Along again on this tour, little Virginia Bocelli is a marvel of steadiness. Toward the concert's end, the tot was carried onstage to her "Babbo" by one of those four Divas. She calmly surveyed the clamoring audience from the safe haven of her father's arms as if stage and arena were her private realm. But Daddy had encores to deliver, so off she went, although she didn't really seem to approve of such a rapid departure. "Love Me Tender" was Andrea’s first encore, and the eager and responsive wide-eyed face of his lovely daughter projected on the big screen from offstage gave this love song from her dad a whole new context.

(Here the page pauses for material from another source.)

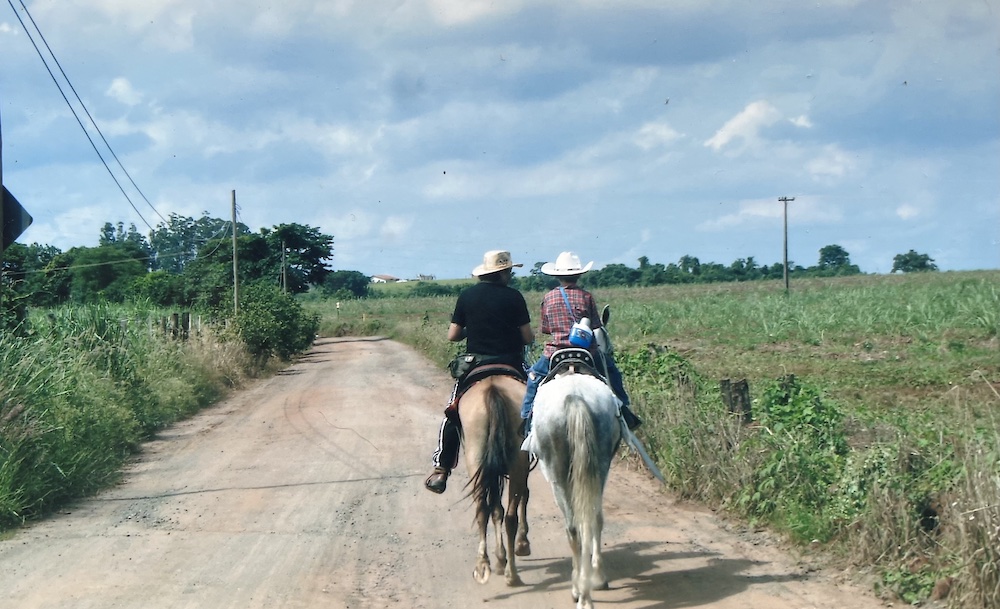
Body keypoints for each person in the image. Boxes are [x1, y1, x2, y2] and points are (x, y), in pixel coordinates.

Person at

Andrea returned next with "New York, New York," clearly relishing the pure American flavor of this show-stopping classic. About this time, when the audience inevitably realizes that time with the tenor is growing short, they rebel against letting him go. The waves of applause are unleashed in increasing crescendos. The reward was what some had been waiting for all night. How does Andrea manage a fresh take on the requisite "Con te partiro"—long his signature song? Maybe it is because he knows that he still has one more miracle up his vocal sleeve—that triumphant final glory of Puccini's "Nessun Dorma"! For me, at this moment, it is impossible to preserve any shred of dignity. I become as giddy and worshipful as the very first time I heard that incomparable voice in 1998 in this very same venue of Washington, DC. Fortunately, I was in good company.
As Jack and I slowly made our way home through the significantly snarled traffic caused by the simultaneous release of nearly 15,000 concert goers, I pondered the reality that so much seems broken here in our nation's capital and, indeed, in so many countries of the world. Even his most ardent fans know, of course, that Andrea obviously can't put it all back together. But he sure can make us forget about it for a brief while, grateful that he still wants to share his gift with us—directly and honestly—as he always has—and in the process, make the world a little brighter.
Tante grazie, Andrea…ancora una volta!